● **CATATAN YANG DITAMPILKAN**:

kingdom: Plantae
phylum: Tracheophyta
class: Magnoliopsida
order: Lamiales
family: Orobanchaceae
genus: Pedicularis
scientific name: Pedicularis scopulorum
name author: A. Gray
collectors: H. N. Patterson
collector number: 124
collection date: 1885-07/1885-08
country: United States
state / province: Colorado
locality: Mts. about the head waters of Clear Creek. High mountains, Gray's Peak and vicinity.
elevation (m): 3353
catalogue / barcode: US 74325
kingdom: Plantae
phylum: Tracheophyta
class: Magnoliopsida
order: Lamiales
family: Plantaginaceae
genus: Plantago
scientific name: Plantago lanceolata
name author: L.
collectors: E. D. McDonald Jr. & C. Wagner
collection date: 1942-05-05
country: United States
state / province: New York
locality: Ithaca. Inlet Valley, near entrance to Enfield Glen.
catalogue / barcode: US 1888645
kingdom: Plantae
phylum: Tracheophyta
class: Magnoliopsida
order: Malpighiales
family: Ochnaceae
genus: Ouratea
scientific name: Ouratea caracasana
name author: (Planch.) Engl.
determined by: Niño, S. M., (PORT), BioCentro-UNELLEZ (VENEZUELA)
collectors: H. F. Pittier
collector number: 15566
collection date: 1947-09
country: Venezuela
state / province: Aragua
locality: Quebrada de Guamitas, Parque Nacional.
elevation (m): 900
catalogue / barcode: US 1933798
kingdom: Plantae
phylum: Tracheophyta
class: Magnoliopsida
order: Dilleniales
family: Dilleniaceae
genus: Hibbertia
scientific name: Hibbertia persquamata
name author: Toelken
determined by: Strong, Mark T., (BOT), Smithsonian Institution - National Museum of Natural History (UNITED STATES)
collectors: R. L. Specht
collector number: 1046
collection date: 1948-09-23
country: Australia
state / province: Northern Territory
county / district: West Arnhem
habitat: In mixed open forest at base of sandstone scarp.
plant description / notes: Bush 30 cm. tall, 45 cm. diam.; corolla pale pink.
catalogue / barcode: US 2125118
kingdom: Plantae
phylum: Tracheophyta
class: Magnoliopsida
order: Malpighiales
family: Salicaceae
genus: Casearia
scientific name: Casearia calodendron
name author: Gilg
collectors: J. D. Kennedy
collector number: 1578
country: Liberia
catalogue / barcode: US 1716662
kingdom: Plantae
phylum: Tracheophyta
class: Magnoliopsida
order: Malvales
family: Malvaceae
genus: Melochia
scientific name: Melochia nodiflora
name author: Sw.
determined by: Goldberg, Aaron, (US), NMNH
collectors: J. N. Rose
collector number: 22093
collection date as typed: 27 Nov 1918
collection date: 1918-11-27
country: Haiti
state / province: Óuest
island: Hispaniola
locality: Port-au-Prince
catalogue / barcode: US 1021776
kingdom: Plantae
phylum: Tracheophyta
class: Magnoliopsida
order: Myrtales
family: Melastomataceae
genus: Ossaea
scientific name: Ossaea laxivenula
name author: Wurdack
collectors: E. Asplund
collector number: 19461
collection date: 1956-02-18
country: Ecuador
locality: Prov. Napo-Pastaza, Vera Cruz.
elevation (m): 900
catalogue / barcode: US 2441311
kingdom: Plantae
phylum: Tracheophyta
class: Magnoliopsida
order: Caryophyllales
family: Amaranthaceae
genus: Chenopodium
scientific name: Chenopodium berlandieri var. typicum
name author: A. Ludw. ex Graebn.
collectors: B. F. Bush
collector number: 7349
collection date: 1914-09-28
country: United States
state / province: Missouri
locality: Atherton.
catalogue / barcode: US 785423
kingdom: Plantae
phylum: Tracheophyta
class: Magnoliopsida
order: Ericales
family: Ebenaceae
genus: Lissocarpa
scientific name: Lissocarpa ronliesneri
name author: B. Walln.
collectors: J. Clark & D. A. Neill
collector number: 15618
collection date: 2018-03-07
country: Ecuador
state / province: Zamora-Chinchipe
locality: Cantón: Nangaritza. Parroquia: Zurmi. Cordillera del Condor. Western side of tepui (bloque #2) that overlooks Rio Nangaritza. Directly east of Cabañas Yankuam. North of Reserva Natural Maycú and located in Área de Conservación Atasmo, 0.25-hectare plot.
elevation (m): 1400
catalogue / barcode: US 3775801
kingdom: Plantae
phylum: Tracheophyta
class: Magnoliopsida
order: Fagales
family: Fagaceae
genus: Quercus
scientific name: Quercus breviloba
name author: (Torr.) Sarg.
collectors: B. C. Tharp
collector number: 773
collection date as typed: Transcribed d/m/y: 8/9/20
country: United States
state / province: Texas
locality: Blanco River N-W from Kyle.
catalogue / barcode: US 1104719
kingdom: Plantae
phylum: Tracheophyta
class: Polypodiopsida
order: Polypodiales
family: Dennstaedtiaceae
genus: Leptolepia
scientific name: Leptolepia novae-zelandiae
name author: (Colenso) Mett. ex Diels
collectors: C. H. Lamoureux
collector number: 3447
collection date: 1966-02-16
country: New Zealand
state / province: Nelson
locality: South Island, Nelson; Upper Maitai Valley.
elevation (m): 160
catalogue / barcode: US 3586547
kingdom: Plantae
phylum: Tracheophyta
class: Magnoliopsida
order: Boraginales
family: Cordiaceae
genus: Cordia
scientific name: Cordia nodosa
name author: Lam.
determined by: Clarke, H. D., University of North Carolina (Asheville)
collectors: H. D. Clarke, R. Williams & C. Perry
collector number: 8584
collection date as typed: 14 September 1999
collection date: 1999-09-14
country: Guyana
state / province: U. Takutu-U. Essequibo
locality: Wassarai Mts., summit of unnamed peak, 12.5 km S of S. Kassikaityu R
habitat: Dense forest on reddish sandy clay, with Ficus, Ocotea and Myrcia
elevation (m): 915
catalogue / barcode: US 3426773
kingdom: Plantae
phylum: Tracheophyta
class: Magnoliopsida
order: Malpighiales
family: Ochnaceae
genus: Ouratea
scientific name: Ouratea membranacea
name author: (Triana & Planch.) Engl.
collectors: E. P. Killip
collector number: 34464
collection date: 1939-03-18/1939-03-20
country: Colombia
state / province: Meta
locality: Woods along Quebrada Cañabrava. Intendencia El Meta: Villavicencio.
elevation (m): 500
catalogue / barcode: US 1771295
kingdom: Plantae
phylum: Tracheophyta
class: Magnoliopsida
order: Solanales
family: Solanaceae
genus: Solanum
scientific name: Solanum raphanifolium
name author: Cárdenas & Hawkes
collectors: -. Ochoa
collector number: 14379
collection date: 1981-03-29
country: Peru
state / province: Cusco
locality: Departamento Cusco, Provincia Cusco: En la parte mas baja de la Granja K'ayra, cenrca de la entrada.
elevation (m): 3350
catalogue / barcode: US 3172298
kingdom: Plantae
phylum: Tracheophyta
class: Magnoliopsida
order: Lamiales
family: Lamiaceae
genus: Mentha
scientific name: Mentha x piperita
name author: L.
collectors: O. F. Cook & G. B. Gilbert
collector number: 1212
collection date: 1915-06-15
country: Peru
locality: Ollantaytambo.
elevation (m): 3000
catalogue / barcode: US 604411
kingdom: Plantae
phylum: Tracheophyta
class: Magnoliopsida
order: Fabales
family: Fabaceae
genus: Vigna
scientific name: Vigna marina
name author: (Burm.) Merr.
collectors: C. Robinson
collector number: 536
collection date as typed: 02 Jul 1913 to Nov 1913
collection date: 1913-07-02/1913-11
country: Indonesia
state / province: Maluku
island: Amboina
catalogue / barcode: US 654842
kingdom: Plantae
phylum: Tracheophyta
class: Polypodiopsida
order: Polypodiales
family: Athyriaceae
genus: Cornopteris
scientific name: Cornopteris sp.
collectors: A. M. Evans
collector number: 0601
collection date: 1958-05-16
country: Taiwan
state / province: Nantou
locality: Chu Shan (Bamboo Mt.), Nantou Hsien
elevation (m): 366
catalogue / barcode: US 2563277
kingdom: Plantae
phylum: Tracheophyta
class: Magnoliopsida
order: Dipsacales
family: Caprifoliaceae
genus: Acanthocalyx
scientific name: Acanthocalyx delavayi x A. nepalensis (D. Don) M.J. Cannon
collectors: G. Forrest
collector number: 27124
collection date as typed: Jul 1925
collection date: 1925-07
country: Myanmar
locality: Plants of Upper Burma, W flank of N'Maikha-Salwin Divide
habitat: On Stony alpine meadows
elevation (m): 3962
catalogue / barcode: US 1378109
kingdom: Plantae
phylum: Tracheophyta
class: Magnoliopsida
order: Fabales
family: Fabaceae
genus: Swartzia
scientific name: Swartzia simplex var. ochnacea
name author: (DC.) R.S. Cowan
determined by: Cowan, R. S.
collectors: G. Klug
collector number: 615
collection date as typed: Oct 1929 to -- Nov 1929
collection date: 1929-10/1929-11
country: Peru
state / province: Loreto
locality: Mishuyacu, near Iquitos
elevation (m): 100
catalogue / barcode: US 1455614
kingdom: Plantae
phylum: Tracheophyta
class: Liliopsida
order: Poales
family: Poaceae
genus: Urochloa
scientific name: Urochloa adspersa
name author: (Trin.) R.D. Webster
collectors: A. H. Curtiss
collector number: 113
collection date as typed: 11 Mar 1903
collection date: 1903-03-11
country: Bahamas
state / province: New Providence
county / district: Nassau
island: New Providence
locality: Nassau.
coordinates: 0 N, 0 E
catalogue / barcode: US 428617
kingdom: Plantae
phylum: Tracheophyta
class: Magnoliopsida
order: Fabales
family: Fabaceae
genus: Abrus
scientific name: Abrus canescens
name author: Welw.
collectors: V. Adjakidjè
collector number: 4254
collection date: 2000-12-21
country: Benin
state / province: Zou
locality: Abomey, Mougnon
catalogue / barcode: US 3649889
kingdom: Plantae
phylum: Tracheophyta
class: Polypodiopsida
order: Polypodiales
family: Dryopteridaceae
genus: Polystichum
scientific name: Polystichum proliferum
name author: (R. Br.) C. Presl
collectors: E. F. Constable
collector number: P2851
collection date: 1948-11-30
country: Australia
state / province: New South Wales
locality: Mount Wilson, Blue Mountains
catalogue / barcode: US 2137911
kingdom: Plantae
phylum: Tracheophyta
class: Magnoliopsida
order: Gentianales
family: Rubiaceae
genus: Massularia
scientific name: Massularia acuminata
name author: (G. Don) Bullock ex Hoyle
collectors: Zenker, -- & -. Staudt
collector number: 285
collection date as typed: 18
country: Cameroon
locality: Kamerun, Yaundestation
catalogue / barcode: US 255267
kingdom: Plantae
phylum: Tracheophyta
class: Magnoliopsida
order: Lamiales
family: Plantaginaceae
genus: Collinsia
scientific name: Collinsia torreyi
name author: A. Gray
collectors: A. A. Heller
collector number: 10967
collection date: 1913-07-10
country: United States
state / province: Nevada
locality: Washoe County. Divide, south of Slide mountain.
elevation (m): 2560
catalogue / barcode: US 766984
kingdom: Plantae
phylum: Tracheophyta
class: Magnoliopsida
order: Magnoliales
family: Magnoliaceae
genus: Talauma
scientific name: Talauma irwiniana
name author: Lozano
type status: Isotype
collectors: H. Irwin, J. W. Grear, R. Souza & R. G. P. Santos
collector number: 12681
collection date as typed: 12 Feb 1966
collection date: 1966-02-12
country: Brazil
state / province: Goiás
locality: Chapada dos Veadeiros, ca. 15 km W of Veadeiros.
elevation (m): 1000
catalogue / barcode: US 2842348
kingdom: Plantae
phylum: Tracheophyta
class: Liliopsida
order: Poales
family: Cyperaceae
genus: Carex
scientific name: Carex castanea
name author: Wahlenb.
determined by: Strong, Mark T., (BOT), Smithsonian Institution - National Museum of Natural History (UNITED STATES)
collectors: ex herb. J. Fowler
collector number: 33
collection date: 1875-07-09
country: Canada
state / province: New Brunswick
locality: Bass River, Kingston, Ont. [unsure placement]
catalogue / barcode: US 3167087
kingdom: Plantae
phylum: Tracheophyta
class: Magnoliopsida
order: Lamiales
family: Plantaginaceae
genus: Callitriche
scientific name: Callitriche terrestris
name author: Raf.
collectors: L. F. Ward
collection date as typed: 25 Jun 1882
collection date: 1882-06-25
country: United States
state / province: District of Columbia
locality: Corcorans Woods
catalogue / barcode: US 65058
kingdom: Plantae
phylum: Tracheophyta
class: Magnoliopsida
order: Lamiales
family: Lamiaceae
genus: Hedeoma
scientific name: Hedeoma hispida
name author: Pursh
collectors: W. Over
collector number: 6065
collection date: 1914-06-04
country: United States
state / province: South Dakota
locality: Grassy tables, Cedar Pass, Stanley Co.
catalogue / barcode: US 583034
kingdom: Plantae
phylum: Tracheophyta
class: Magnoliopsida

● **KETENTUAN SOAL**: Susun catatan mulai dari baris yang memuat "collectors: E. Asplund" sampai baris yang memuat "collector number: 15618", termasuk kedua baris itu, menjadi CSV dua kolom bernama bidang dan isi, dengan satu baris CSV untuk tiap baris catatan. Apit setiap nilai dengan tanda kutip dan ganti setiap pindah baris di dalamnya dengan spasi.

● **SEBAGAI JAWABAN**:
bidang,isi
"collectors:","E. Asplund"
"collector number:","19461"
"collection date:","1956-02-18"
"country:","Ecuador"
"locality:","Prov. Napo-Pastaza, Vera Cruz."
"elevation (m):","900"
"catalogue / barcode:","US 2441311"
"kingdom:","Plantae"
"phylum:","Tracheophyta"
"class:","Magnoliopsida"
"order:","Caryophyllales"
"family:","Amaranthaceae"
"genus:","Chenopodium"
"scientific name:","Chenopodium berlandieri var. typicum"
"name author:","A. Ludw. ex Graebn."
"collectors:","B. F. Bush"
"collector number:","7349"
"collection date:","1914-09-28"
"country:","United States"
"state / province:","Missouri"
"locality:","Atherton."
"catalogue / barcode:","US 785423"
"kingdom:","Plantae"
"phylum:","Tracheophyta"
"class:","Magnoliopsida"
"order:","Ericales"
"family:","Ebenaceae"
"genus:","Lissocarpa"
"scientific name:","Lissocarpa ronliesneri"
"name author:","B. Walln."
"collectors:","J. Clark & D. A. Neill"
"collector number:","15618"